**Your task**. Return the listing that follows, word for word.

Segment Open

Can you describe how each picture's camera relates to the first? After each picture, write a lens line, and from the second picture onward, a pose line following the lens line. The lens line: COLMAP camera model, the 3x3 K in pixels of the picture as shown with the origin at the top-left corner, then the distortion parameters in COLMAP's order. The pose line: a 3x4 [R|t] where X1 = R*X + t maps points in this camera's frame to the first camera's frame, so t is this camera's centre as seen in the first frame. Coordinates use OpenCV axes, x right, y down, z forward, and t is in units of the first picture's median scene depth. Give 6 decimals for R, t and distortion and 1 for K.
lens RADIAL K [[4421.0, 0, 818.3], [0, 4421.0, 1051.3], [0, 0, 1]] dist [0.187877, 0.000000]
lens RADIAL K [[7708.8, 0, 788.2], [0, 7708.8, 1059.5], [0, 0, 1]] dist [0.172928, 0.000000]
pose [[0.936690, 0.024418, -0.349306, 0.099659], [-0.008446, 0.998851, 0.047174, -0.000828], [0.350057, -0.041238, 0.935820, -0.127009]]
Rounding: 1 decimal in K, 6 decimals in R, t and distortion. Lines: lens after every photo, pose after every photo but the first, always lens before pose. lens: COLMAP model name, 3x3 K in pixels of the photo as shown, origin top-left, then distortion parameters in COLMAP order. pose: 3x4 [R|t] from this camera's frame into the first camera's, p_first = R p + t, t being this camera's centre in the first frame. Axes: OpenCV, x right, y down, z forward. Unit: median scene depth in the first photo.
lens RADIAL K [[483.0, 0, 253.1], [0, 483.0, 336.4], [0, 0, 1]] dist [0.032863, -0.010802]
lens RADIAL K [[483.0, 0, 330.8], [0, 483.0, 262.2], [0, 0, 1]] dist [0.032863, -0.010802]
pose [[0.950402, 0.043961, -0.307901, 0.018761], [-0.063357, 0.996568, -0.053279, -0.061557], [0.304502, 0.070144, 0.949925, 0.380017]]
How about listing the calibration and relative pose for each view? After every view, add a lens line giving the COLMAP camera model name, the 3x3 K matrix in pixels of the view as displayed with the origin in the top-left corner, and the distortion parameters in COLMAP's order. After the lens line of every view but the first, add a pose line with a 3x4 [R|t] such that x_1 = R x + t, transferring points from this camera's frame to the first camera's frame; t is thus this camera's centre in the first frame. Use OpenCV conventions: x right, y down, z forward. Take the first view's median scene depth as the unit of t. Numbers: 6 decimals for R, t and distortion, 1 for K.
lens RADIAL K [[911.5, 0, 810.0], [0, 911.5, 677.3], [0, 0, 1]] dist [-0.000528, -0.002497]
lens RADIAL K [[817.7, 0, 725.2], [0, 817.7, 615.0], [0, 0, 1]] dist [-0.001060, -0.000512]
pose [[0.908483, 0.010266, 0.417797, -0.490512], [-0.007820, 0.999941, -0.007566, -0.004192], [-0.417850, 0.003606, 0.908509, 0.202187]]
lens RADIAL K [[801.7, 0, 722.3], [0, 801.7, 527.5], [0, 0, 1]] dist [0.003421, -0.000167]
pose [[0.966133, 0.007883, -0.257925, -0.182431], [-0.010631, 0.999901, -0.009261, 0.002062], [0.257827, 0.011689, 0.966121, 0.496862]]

Segment Closed

**Result for this task**.
Can you describe how each picture's camera relates to the first? After each picture, write a lens line, and from the second picture onward, a pose line following the lens line. The lens line: COLMAP camera model, the 3x3 K in pixels of the picture as shown with the origin at the top-left corner, then the distortion parameters in COLMAP's order. The pose line: a 3x4 [R|t] where X1 = R*X + t maps points in this camera's frame to the first camera's frame, so t is this camera's centre as seen in the first frame. Coordinates use OpenCV axes, x right, y down, z forward, and t is in units of the first picture's median scene depth. Give 6 decimals for R, t and distortion and 1 for K.
lens RADIAL K [[4421.0, 0, 818.3], [0, 4421.0, 1051.3], [0, 0, 1]] dist [0.187877, 0.000000]
lens RADIAL K [[7708.8, 0, 788.2], [0, 7708.8, 1059.5], [0, 0, 1]] dist [0.172928, 0.000000]
pose [[0.936690, 0.024418, -0.349306, 0.099659], [-0.008446, 0.998851, 0.047174, -0.000828], [0.350057, -0.041238, 0.935820, -0.127009]]
Rounding: 1 decimal in K, 6 decimals in R, t and distortion. Lines: lens after every photo, pose after every photo but the first, always lens before pose. lens: COLMAP model name, 3x3 K in pixels of the photo as shown, origin top-left, then distortion parameters in COLMAP order. pose: 3x4 [R|t] from this camera's frame into the first camera's, p_first = R p + t, t being this camera's centre in the first frame. Axes: OpenCV, x right, y down, z forward. Unit: median scene depth in the first photo.
lens RADIAL K [[483.0, 0, 253.1], [0, 483.0, 336.4], [0, 0, 1]] dist [0.032863, -0.010802]
lens RADIAL K [[483.0, 0, 330.8], [0, 483.0, 262.2], [0, 0, 1]] dist [0.032863, -0.010802]
pose [[0.950402, 0.043961, -0.307901, 0.018761], [-0.063357, 0.996568, -0.053279, -0.061557], [0.304502, 0.070144, 0.949925, 0.380017]]
How about listing the calibration and relative pose for each view? After every view, add a lens line giving the COLMAP camera model name, the 3x3 K matrix in pixels of the view as displayed with the origin in the top-left corner, and the distortion parameters in COLMAP's order. After the lens line of every view but the first, add a pose line with a 3x4 [R|t] such that x_1 = R x + t, transferring points from this camera's frame to the first camera's frame; t is thus this camera's centre in the first frame. Use OpenCV conventions: x right, y down, z forward. Take the first view's median scene depth as the unit of t. Numbers: 6 decimals for R, t and distortion, 1 for K.
lens RADIAL K [[911.5, 0, 810.0], [0, 911.5, 677.3], [0, 0, 1]] dist [-0.000528, -0.002497]
lens RADIAL K [[817.7, 0, 725.2], [0, 817.7, 615.0], [0, 0, 1]] dist [-0.001060, -0.000512]
pose [[0.908483, 0.010266, 0.417797, -0.490512], [-0.007820, 0.999941, -0.007566, -0.004192], [-0.417850, 0.003606, 0.908509, 0.202187]]
lens RADIAL K [[801.7, 0, 722.3], [0, 801.7, 527.5], [0, 0, 1]] dist [0.003421, -0.000167]
pose [[0.966133, 0.007883, -0.257925, -0.182431], [-0.010631, 0.999901, -0.009261, 0.002062], [0.257827, 0.011689, 0.966121, 0.496862]]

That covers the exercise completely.